L'innocence des municipaux de Douai, n'est pas à beaucoup près aussi évidente que la violation des principes élémentaires de notre liberté dans le décret de l'assemblée nationale, et cette affaire, jugée si précipitamment, est fort délicate. Ila paru deux numéros de l'utile, très-utile Marat, où, à travers les exagérations, les faits faux, qu'on peut lui reprocher à l'ordinaire, on démêle de grandes vérités, des observations d'une justesse frappante, et qu'on voit bien lui avoir été fournies de bonne part.

› Marat-se trompe grossièrement, pour ne rien dire de plus, quand il dit que M. de Lanoue, commandant de Douai, est le même de Lanoue qui commandait à Nancy; que les municipaux de Douai sont des patriotes éprouvés qu'on veut faire périr; que M. Alquier, rapporteur de l'affaire de Nîmes, est un aristocrate; que les trois comités sont vendus, et que le pain vaut trois sous

et non un sou la livre, à Douai, comme les comités l'ont attesté.

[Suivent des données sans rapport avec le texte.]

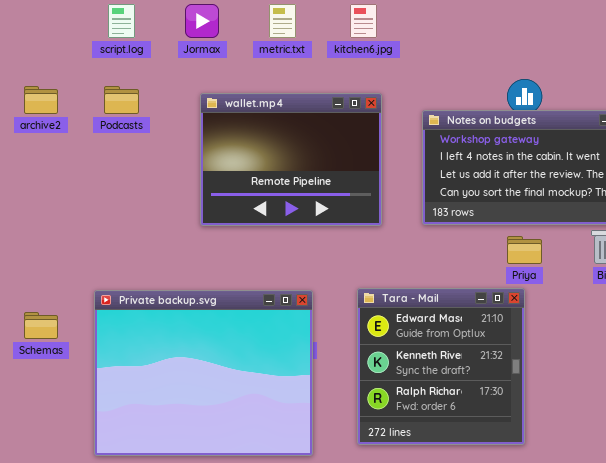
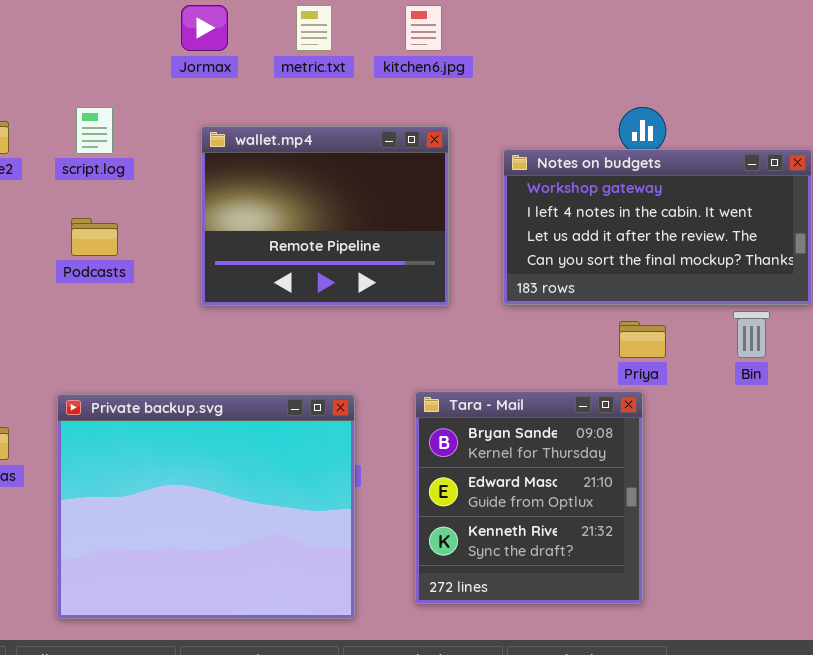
script.log: [108,4,135,38] -> [76,107,113,154], moved
Podcasts: [104,86,139,114] -> [71,218,118,256], moved
Tara - Mail: [357,288,525,445] -> [415,391,643,604], scrolled up 1 row

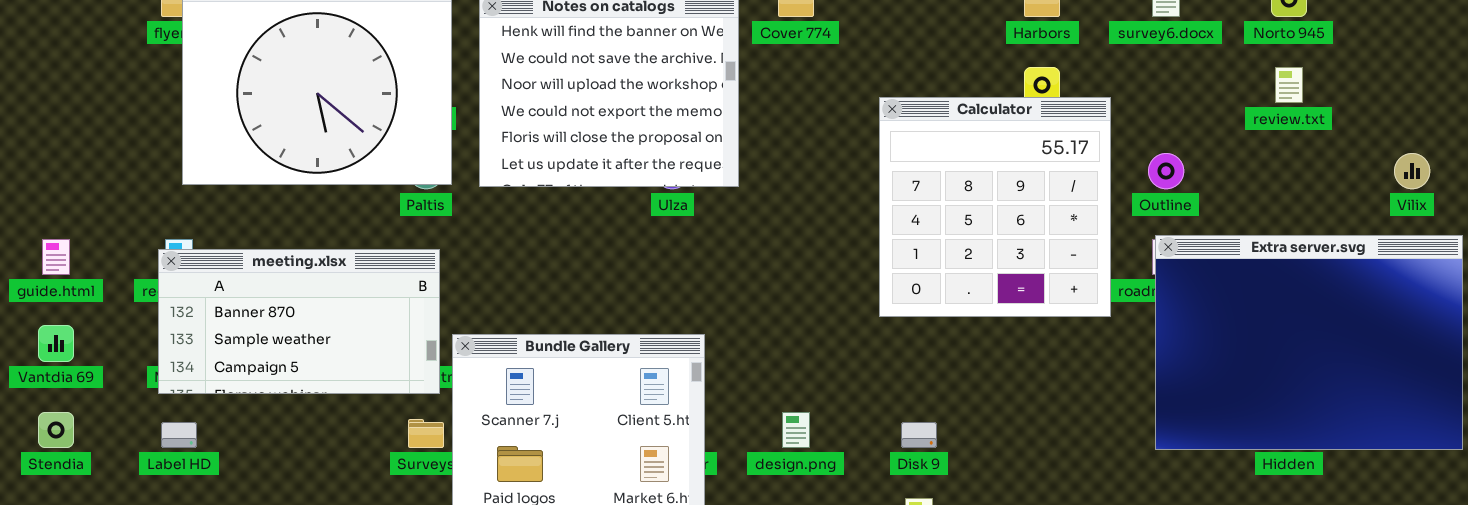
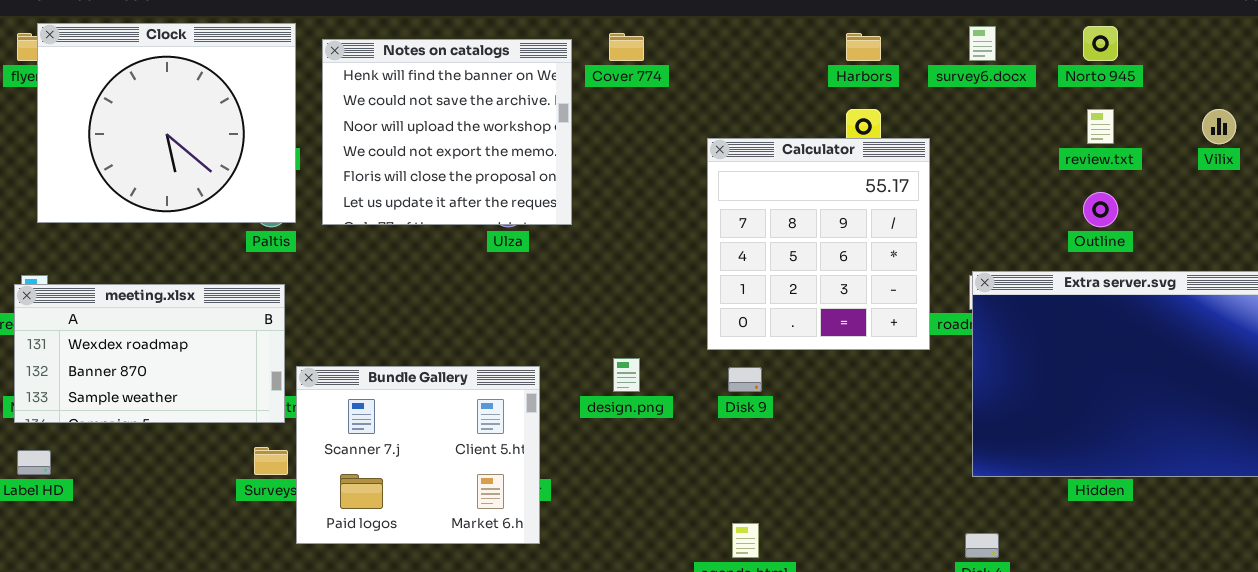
Outline: [1148,153,1184,189] -> [1083,192,1118,227], moved
Vilix: [1394,153,1430,189] -> [1202,109,1236,144], moved
meeting.xlsx: [158,249,440,394] -> [14,284,285,423], scrolled up 1 row
design.png: [782,412,810,448] -> [613,358,640,392], moved
Disk 9: [901,422,937,448] -> [728,367,762,392], moved

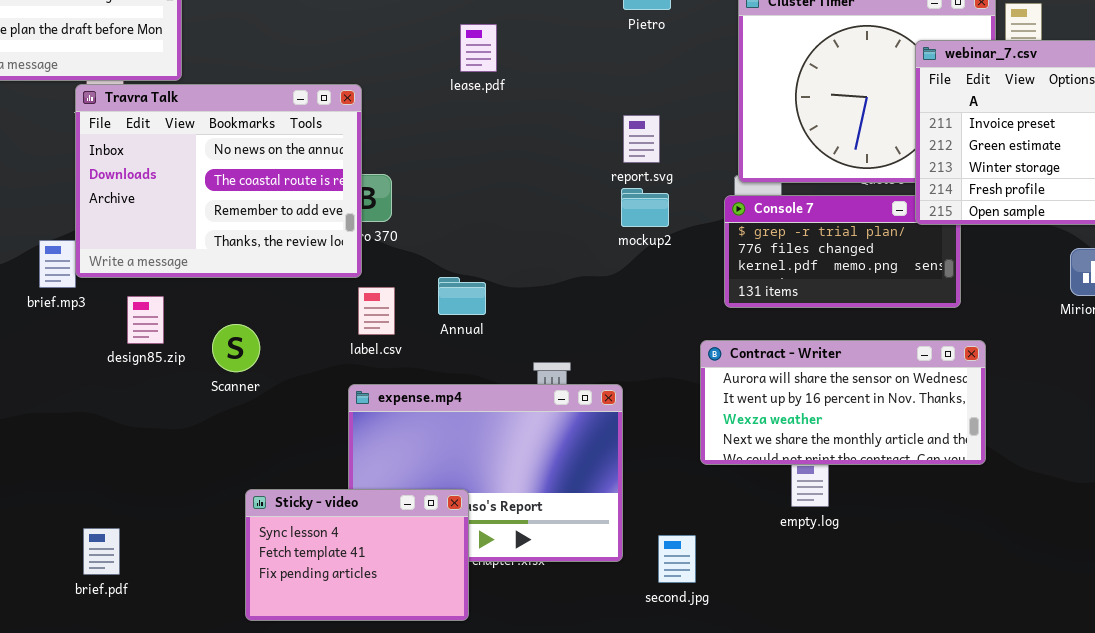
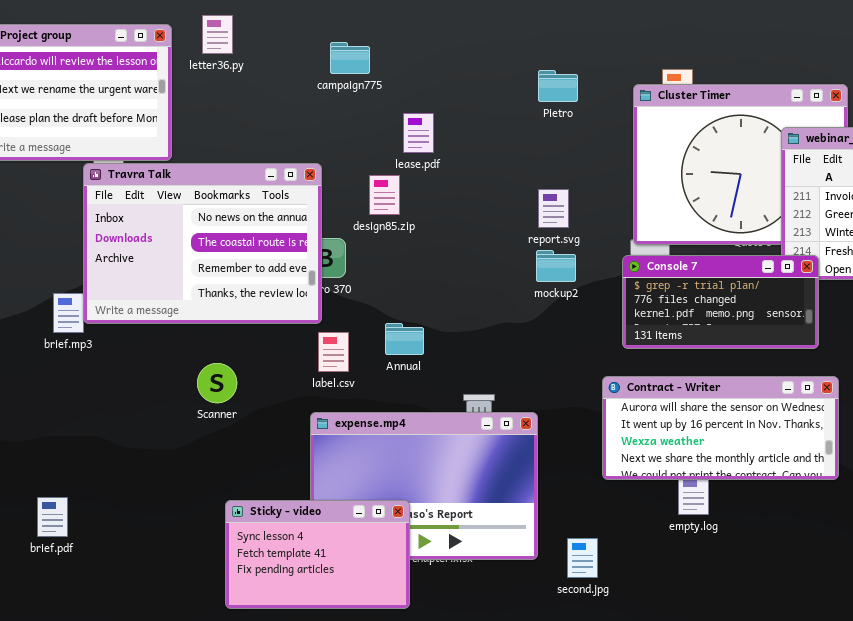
Console 7: [724,195,961,308] -> [622,255,819,349], raised
design85.zip: [127,296,164,344] -> [369,175,400,215], moved
brief.pdf: [83,528,120,575] -> [37,497,68,537], moved

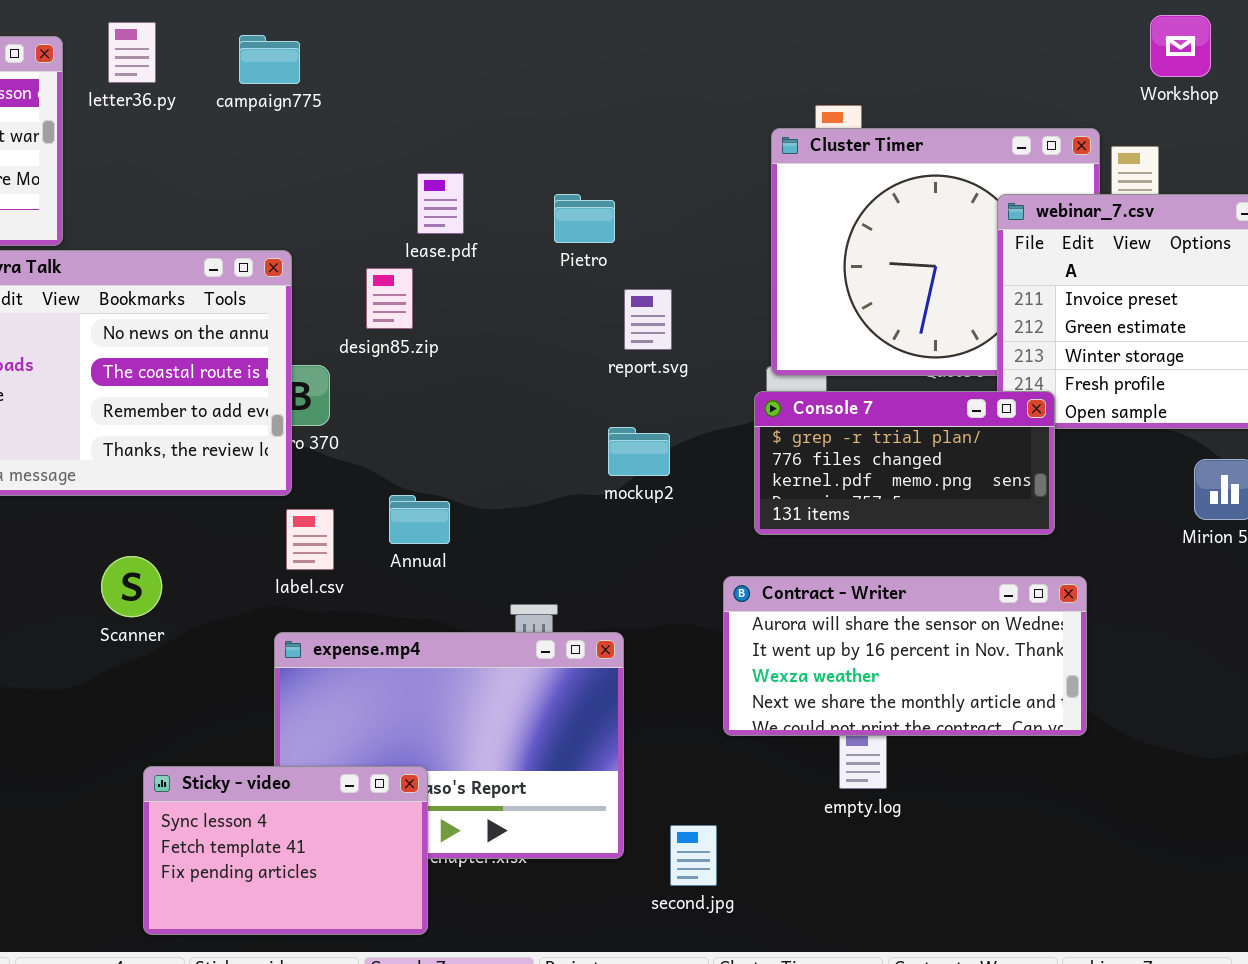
campaign775: [330,42,370,74] -> [239,35,300,84], moved
Pietro: [538,70,578,102] -> [554,194,615,243], moved
mockup2: [536,250,576,282] -> [608,427,670,476], moved

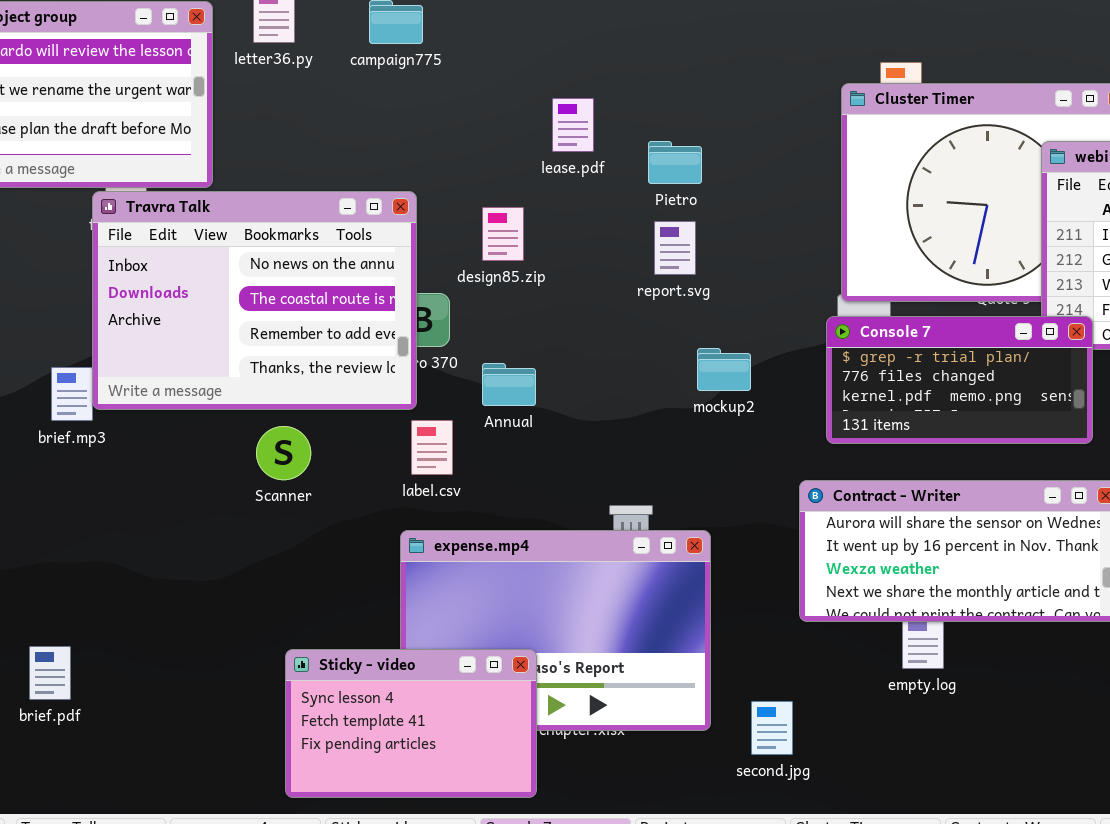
lease.pdf: [417,173,464,234] -> [552,98,594,152], moved
report.svg: [624,289,672,350] -> [654,221,696,275], moved
Annual: [389,495,450,544] -> [482,363,536,406], moved
Scanner: [101,556,162,617] -> [256,426,311,480], moved

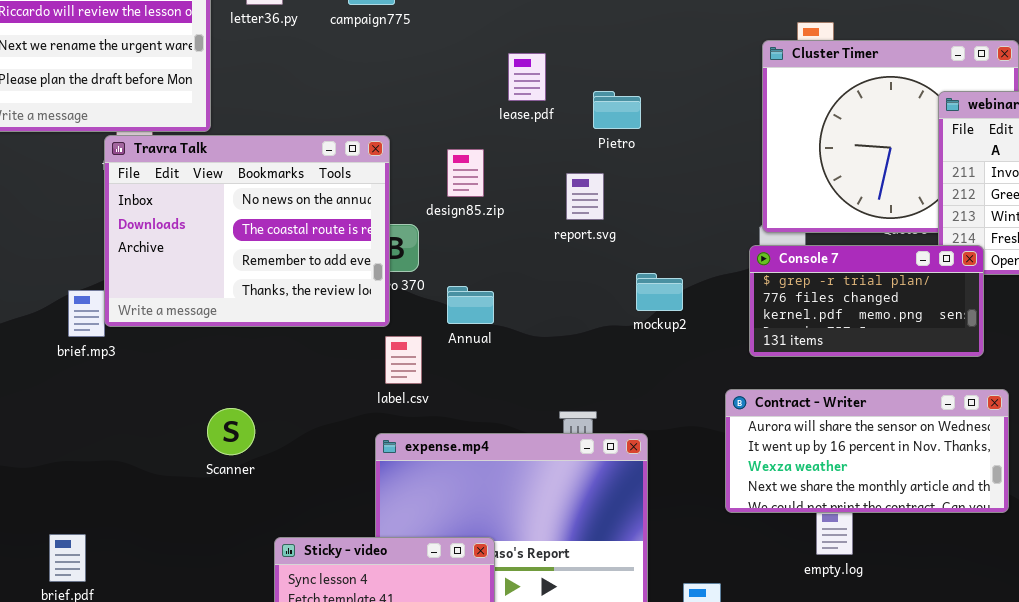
report.svg: [654,221,696,275] -> [566,173,604,220], moved
Scanner: [256,426,311,480] -> [207,408,255,455], moved

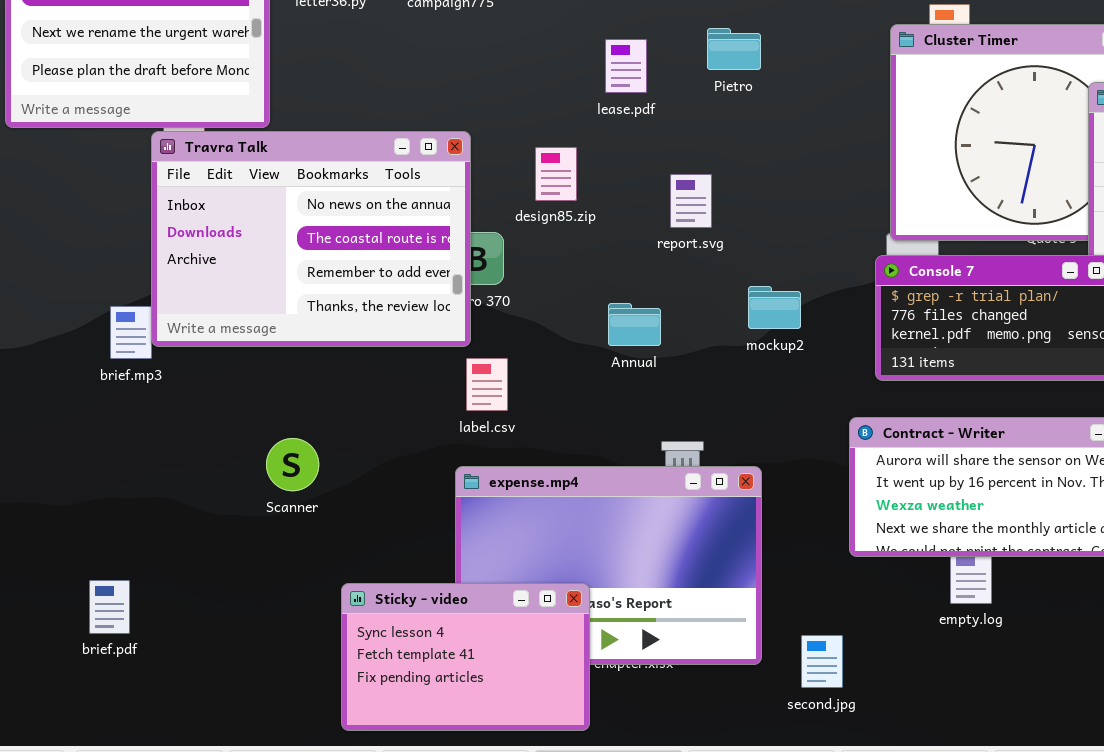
Pietro: [593,91,641,129] -> [707,28,761,70], moved
Annual: [447,286,494,324] -> [608,303,661,346], moved

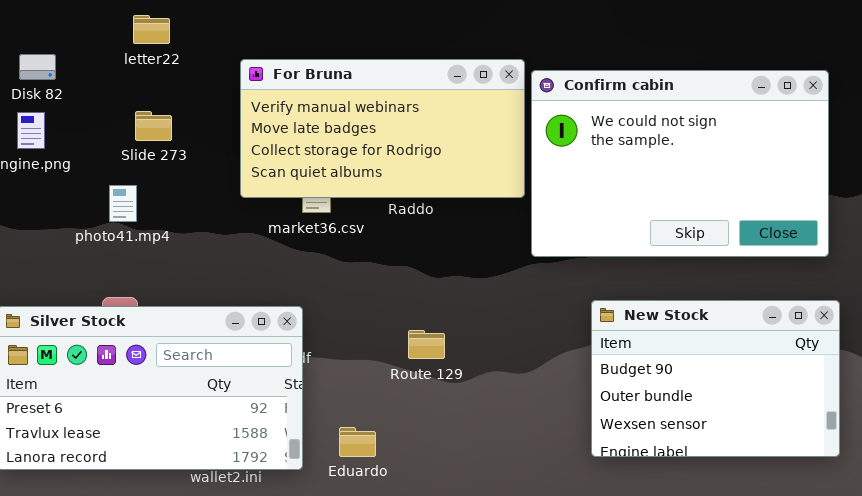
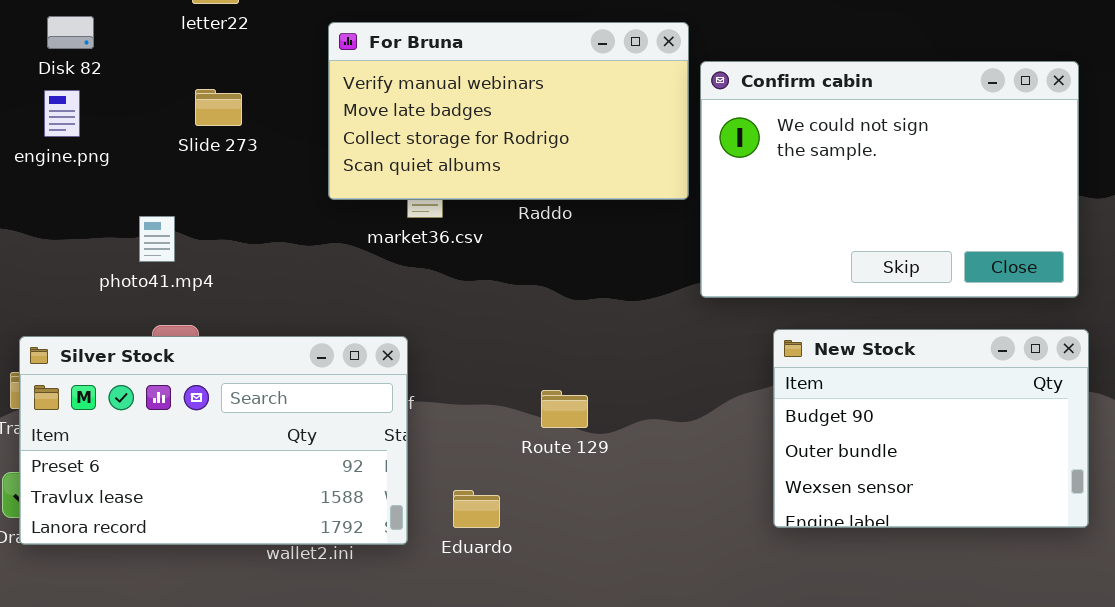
Confirm cabin: [531,70,829,257] -> [700,61,1079,298], moved
photo41.mp4: [109,185,137,222] -> [139,216,175,262], moved
Route 129: [408,330,445,359] -> [541,390,588,428], moved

› Mais si la municipalité de Douai est notée d'aristocratie, le directoire du département n'est pas très-bien famé pour son patriotisme ses querelles avec l'excellente société des Amis de la constitution à Lille, ne l'accusent guère moins fortement d'aristocratie que la dénonciation de M. Martin (voyez notre no 20), en a accusé la municipalité de Douai.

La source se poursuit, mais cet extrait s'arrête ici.